Nikki: The stuff in that book, none of it actually happened. We’re just good liars.
Joe: Ha ha ha, that’s good.
Nikki: I just figured we’ve got to do something exciting because it’s pretty boring out here in Los Angeles. So we made it all up.
Joe: I did like the Bullwinkle reference to Tommy’s old girlfriend. I thought that hilarious.
Nikki: Well that was the only true part of the book. She was definitely a large lady.
What has made Def Leppard and Mötley Crüe so successful?
Nikki: With Def Leppard it’s simple. It’s one word – songs. Nothing else matters. Those songs have great hooks, and that’s it. One thing that Joe and I have 100 percent in common is the music we grew up with – and make no doubt about it, that music was the best.

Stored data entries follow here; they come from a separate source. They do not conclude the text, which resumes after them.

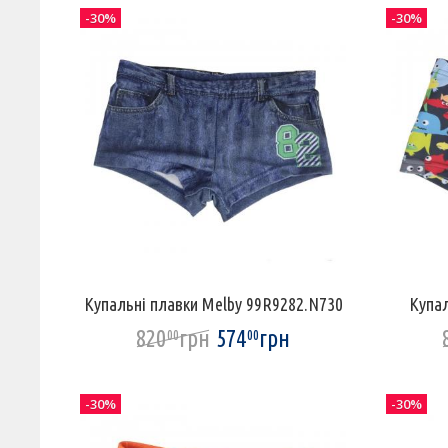
-30%
-30%
Купальні плавки Melby 99R9282.N730
Купал
820
грн
574
грн
00
00
-30%
-30%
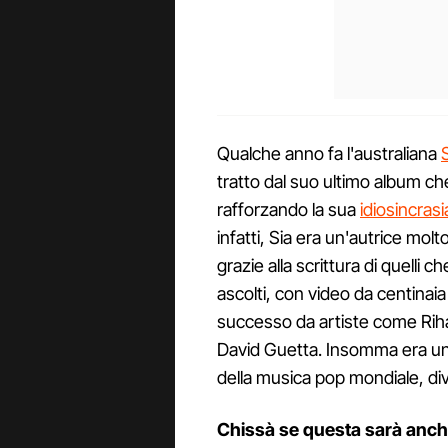
Qualche anno fa l'australiana
tratto dal suo ultimo album ch
rafforzando la sua
idiosincrasi
infatti, Sia era un'autrice mol
grazie alla scrittura di quelli c
ascolti, con video da centinaia d
successo da artiste come Rih
David Guetta. Insomma era una 
della musica pop mondiale, div
Chissà se questa sarà anche l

Every song was a benchmark. If we wanted to be great songwriters and great musicians, we had to live up to David Bowie, we had to live up to the Rolling Stones and Slade and The Sweet. The bar was set f*cking high for us.
Joe: I’m glad Nikki said that, because for us, there was nothing else but the songs. And I’ve got to say, with the Crüe there are some stellar songs there. But also, they visualized their songs better than we ever did. Their videos just kicked a*s. I mean, I loved Bowie, but he was from outer space and we weren’t. We were from Sheffield. We grew up watching Bowie and Bolan covered in glitter, and the Crüe took that image to the next level. We didn’t have the b*lls to do that.